Während Aizen sprach, blieb sein Gesichtsausdruck zwar ruhig, doch blitzte in seinen Augen ein fanatischer Funke auf. Er war kürzlich an einem Wendepunkt auf seinem Weg zur Stärke angelangt und sehnte sich danach, weiter voranzukommen…

Deshalb sehnte sich Aizen danach, den Gott seiner Welt zu sehen. Schließlich könnte er von diesem Gott vielleicht weitere Erkenntnisse gewinnen...

Madara Uchiha hielt inne, musterte Aizen eindringlich und seufzte tief. Er war fast am Ende seiner Kräfte angelangt und hielt es für sinnlos, stärker zu werden …

Aizen hat jedoch nie aufgegeben, stärker zu werden, und hat dieses Ziel wie immer verfolgt. Wie könnte er also der Erste sein, der wankt?

„Wie lächerlich“, seufzte Madara Uchiha innerlich. „Bin ich etwa so willensschwach angesichts der Unermesslichkeit der Welt?“

„Aber Aizen... er ist wirklich furchterregend.“

Madara Uchihas Augen flackerten, doch er sagte nichts. Er verstand; Aizen hatte viel länger gelebt als er und Whitebeard … Es war nur natürlich, dass sein Temperament stärker war als das von Madara und Whitebeard …

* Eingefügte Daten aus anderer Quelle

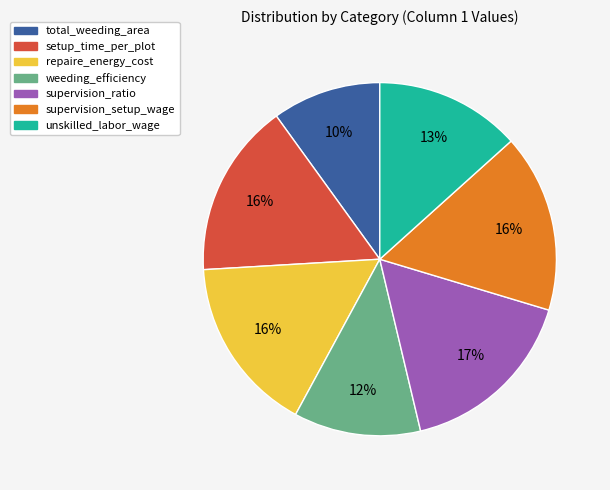

What is the ratio of the value at repaire_energy_cost to the value at unskilled_labor_wage?

1.2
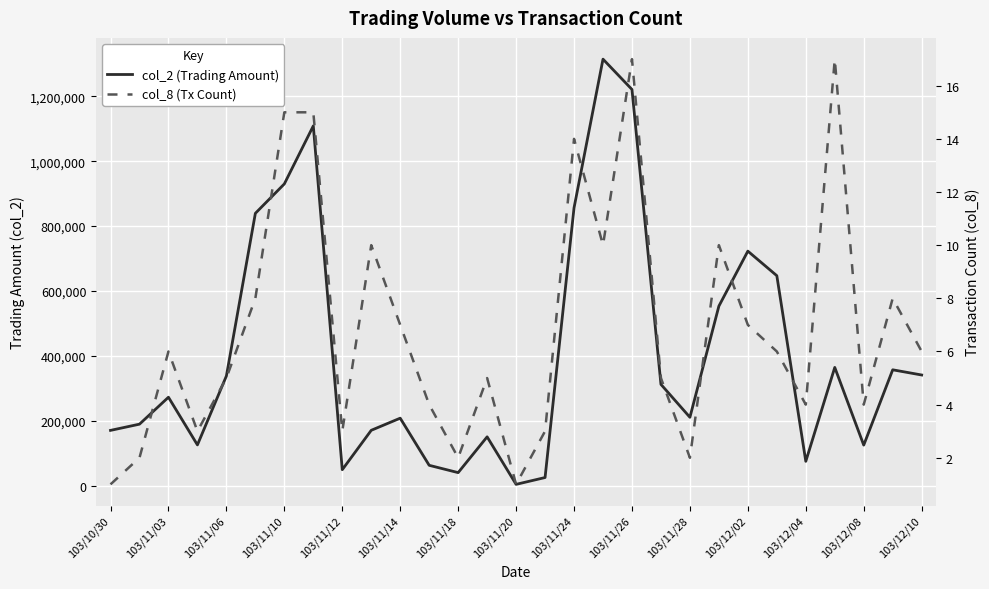

True or false: col_8 (Tx Count) and col_2 (Trading Amount) cross at least once.

False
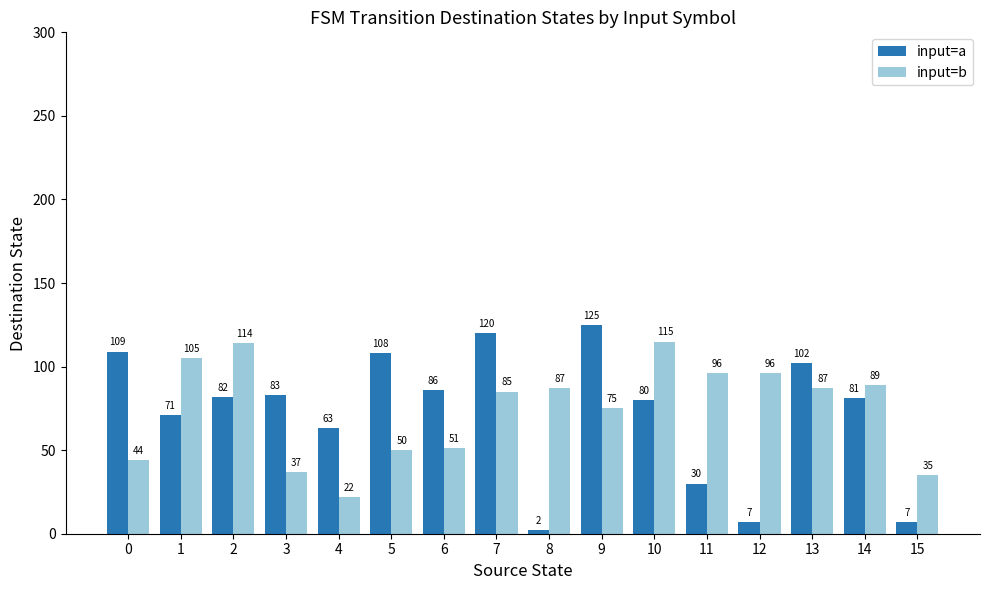

List the series in order of their overall mean, lowest first.

input=a, input=b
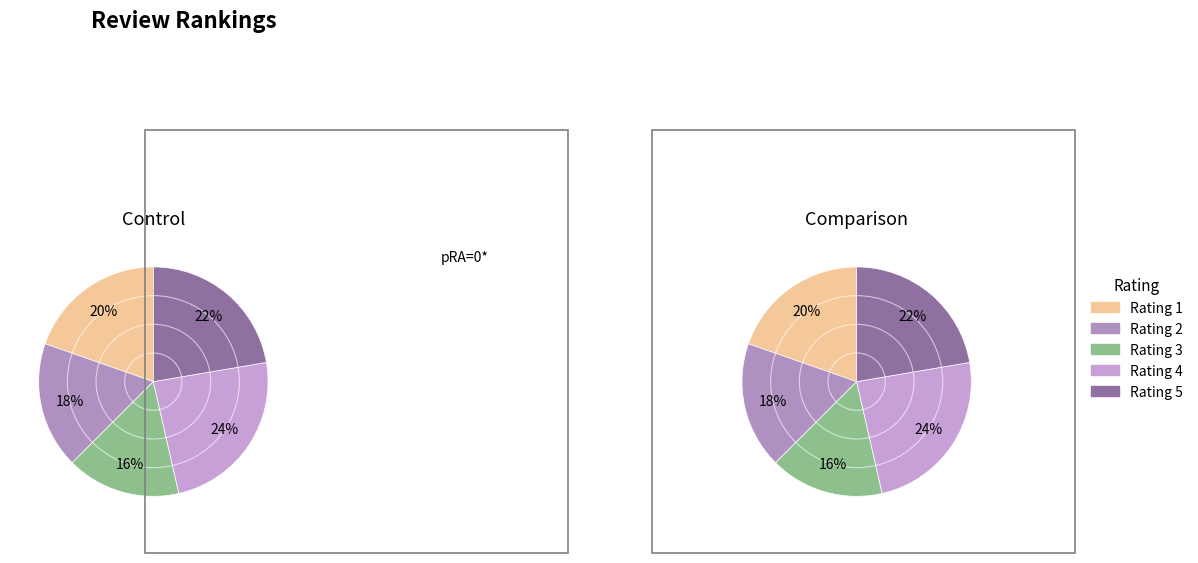

True or false: 4 accounts for 34% of the total.

False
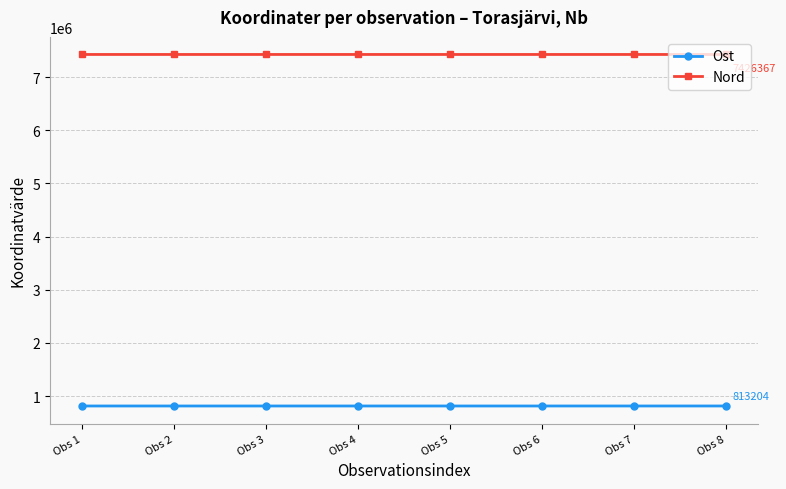

List the series in order of their peak value, lowest first.

Ost, Nord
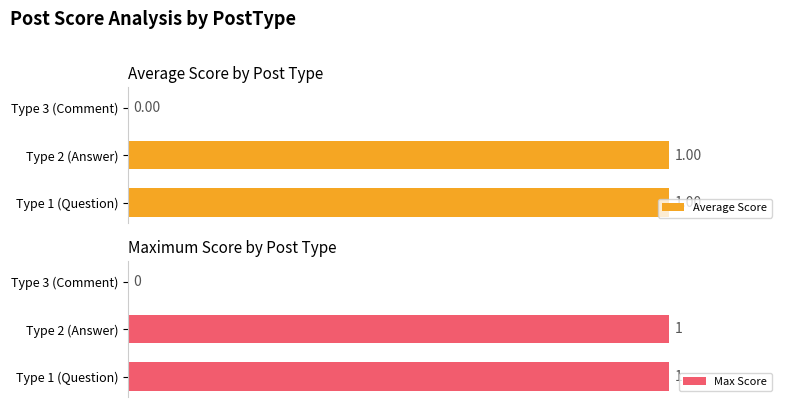

Count the Max Score values in the range 0 to 100.

3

Nach kurzem Nachdenken warf Conan Aizen einen Blick zu und verzog die Lippen. „Wer sagt denn, dass die Hirten eurer Welt nur eure Welt beschützen? Vielleicht ist es ja dasselbe wie bei den Piraten- und Ninjawelten, die ja auch zwei Welten haben.“

Aizen hielt kurz inne, nickte dann nach kurzem Nachdenken aufrichtig. „Du hast völlig recht … Ich weiß nur nicht, ob der Gott meiner Welt vielleicht auch eine andere Welt beschützt?“

„Gibt es in dieser Welt Mitglieder, die bereits dem Rat beigetreten sind?“ Aizens Blick schweifte über alle Anwesenden.

Sakata Gintoki schwieg, strich über das hölzerne Schwert vom Toya-See an seiner Hüfte, dachte über die Zukunft seiner Welt nach, erinnerte sich an den Krieg zwischen Himmel und Mensch und an seine Lehrerin Matsuyo…

Obwohl er zynisch wirkt, fließen in seinem Herzen immer noch leidenschaftliche Gefühle; er bleibt derselbe eigensinnige und ungestüme Weiße Dämon, der er schon immer war.